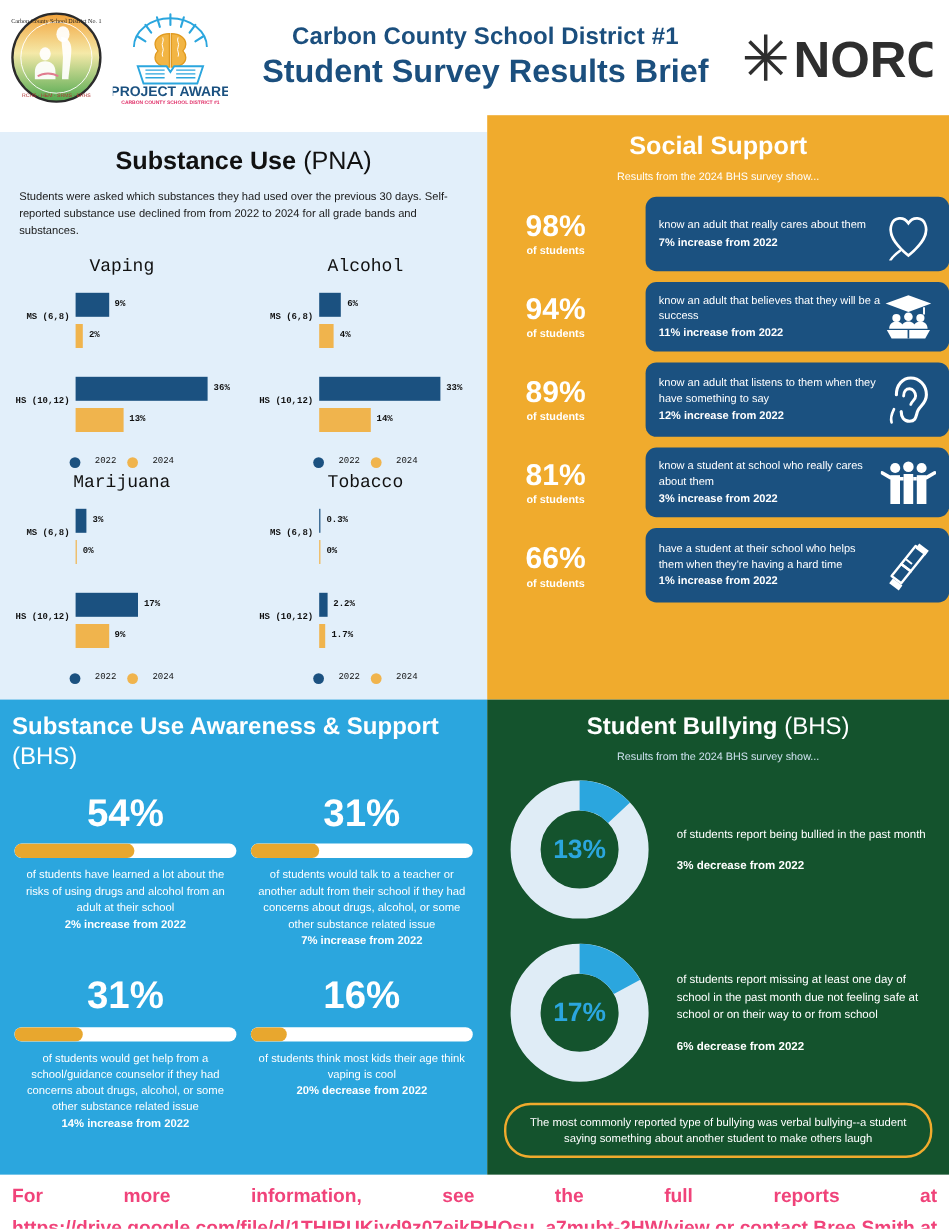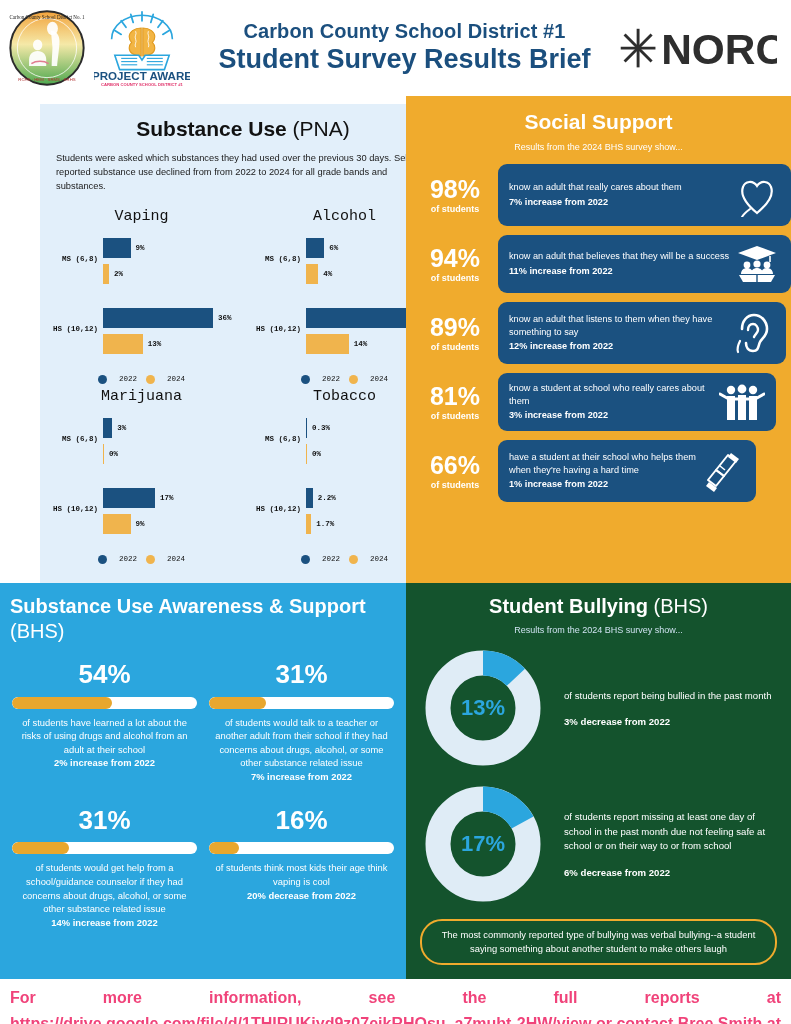--- a/index.html
+++ b/index.html
@@ -29,21 +29,21 @@
     font-size: 20px; font-weight: bold; letter-spacing: .1px; line-height: 1.15;
   }
   .title-line2 {
     font-size: 27px; font-weight: bold; line-height: 1.2;
   }
   .logo-norc { flex: 0 0 auto; width: 170px; padding-right: 6px; }
 
   
   .grid { position: relative; width: 791px; height: 883px; }
   .quad { position: absolute; }
-  .q-pna  { left: 0;   top: 8px;   width: 406px; height: 487px; background: #e2effa; margin-left: 40px; }
+  .q-pna  { left: 0;   top: 14px;   width: 406px; height: 487px; background: #e2effa; }
   .q-soc  { left: 406px; top: 0; width: 385px; height: 487px; background: #f0ab2d; }
   .q-awar { left: 0;   top: 487px; width: 406px; height: 396px; background: #2ba6de; }
   .q-bull { left: 406px; top: 487px; width: 385px; height: 396px; background: #14532d; }
 
   
   .pna-title {
     text-align: center; margin-top: 13px; font-size: 21px; color: #111;
   }
   .pna-title b { font-weight: bold; }
   .pna-title span { font-weight: normal; }
@@ -82,21 +82,21 @@
 
   
   .soc-title {
     text-align: center; margin-top: 14px; font-size: 21px;
     font-weight: bold; color: #ffffff;
   }
   .soc-sub {
     text-align: center; margin-top: 8px; font-size: 9px; color: #ffffff;
   }
   .soc-list { margin-top: 12px; }
-  .soc-row { display: flex; align-items: center; margin-bottom: 9px; padding-left: 6px; }
+  .soc-row { display: flex; align-items: center; margin-bottom: 9px; padding-left: 14px; gap: 32px; }
   .soc-pct { width: 86px; text-align: center; color: #fff; flex: 0 0 86px; }
   .soc-pct-num { font-size: 25px; font-weight: bold; line-height: 1.05; }
   .soc-pct-lbl { font-size: 9px; font-weight: bold; margin-top: 2px; }
   .soc-card {
     background: #1b5180; color: #ffffff; border-radius: 9px;
     padding: 9px 11px; display: flex; align-items: center;
     min-height: 58px;
   }
   .soc-card-text { flex: 1 1 auto; font-size: 9.2px; line-height: 1.42; }
   .soc-card-text .chg { font-weight: bold; display: block; margin-top: 1px; }
@@ -107,21 +107,21 @@
   .awar-title {
     text-align: left; margin-top: 11px; font-size: 20px; font-weight: bold;
     color: #ffffff; line-height: 1.25; padding: 0 10px;
   }
   .awar-title .paren { font-weight: normal; }
   .awar-grid {
     margin-top: 16px; display: grid; grid-template-columns: 1fr 1fr;
     column-gap: 8px; padding: 0 10px;
   }
   .awar-cell { text-align: center; color: #ffffff; }
-  .awar-pct { font-size: 26px; font-weight: bold; line-height: 1.1; }
+  .awar-pct { font-size: 32px; font-weight: bold; line-height: 1.1; }
   .awar-track {
     height: 12px; border-radius: 7px; background: #ffffff;
     margin: 8px 2px 7px 2px; overflow: hidden;
   }
   .awar-fill { height: 12px; border-radius: 7px; background: #e8a72e; }
   .awar-desc { font-size: 9.4px; line-height: 1.45; padding: 0 6px; }
   .awar-desc .chg { font-weight: bold; display: block; }
   .awar-row2 { margin-top: 22px; }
____
Copy the records exactly as they appear, leaving every picture out.

--- a/index.html
+++ b/index.html
@@ -29,21 +29,21 @@
     font-size: 20px; font-weight: bold; letter-spacing: .1px; line-height: 1.15;
   }
   .title-line2 {
     font-size: 27px; font-weight: bold; line-height: 1.2;
   }
   .logo-norc { flex: 0 0 auto; width: 170px; padding-right: 6px; }
 
   
   .grid { position: relative; width: 791px; height: 883px; }
   .quad { position: absolute; }
-  .q-pna  { left: 0;   top: 8px;   width: 406px; height: 487px; background: #e2effa; margin-left: 40px; }
+  .q-pna  { left: 0;   top: 14px;   width: 406px; height: 487px; background: #e2effa; }
   .q-soc  { left: 406px; top: 0; width: 385px; height: 487px; background: #f0ab2d; }
   .q-awar { left: 0;   top: 487px; width: 406px; height: 396px; background: #2ba6de; }
   .q-bull { left: 406px; top: 487px; width: 385px; height: 396px; background: #14532d; }
 
   
   .pna-title {
     text-align: center; margin-top: 13px; font-size: 21px; color: #111;
   }
   .pna-title b { font-weight: bold; }
   .pna-title span { font-weight: normal; }
@@ -82,21 +82,21 @@
 
   
   .soc-title {
     text-align: center; margin-top: 14px; font-size: 21px;
     font-weight: bold; color: #ffffff;
   }
   .soc-sub {
     text-align: center; margin-top: 8px; font-size: 9px; color: #ffffff;
   }
   .soc-list { margin-top: 12px; }
-  .soc-row { display: flex; align-items: center; margin-bottom: 9px; padding-left: 6px; }
+  .soc-row { display: flex; align-items: center; margin-bottom: 9px; padding-left: 14px; gap: 32px; }
   .soc-pct { width: 86px; text-align: center; color: #fff; flex: 0 0 86px; }
   .soc-pct-num { font-size: 25px; font-weight: bold; line-height: 1.05; }
   .soc-pct-lbl { font-size: 9px; font-weight: bold; margin-top: 2px; }
   .soc-card {
     background: #1b5180; color: #ffffff; border-radius: 9px;
     padding: 9px 11px; display: flex; align-items: center;
     min-height: 58px;
   }
   .soc-card-text { flex: 1 1 auto; font-size: 9.2px; line-height: 1.42; }
   .soc-card-text .chg { font-weight: bold; display: block; margin-top: 1px; }
@@ -107,21 +107,21 @@
   .awar-title {
     text-align: left; margin-top: 11px; font-size: 20px; font-weight: bold;
     color: #ffffff; line-height: 1.25; padding: 0 10px;
   }
   .awar-title .paren { font-weight: normal; }
   .awar-grid {
     margin-top: 16px; display: grid; grid-template-columns: 1fr 1fr;
     column-gap: 8px; padding: 0 10px;
   }
   .awar-cell { text-align: center; color: #ffffff; }
-  .awar-pct { font-size: 26px; font-weight: bold; line-height: 1.1; }
+  .awar-pct { font-size: 32px; font-weight: bold; line-height: 1.1; }
   .awar-track {
     height: 12px; border-radius: 7px; background: #ffffff;
     margin: 8px 2px 7px 2px; overflow: hidden;
   }
   .awar-fill { height: 12px; border-radius: 7px; background: #e8a72e; }
   .awar-desc { font-size: 9.4px; line-height: 1.45; padding: 0 6px; }
   .awar-desc .chg { font-weight: bold; display: block; }
   .awar-row2 { margin-top: 22px; }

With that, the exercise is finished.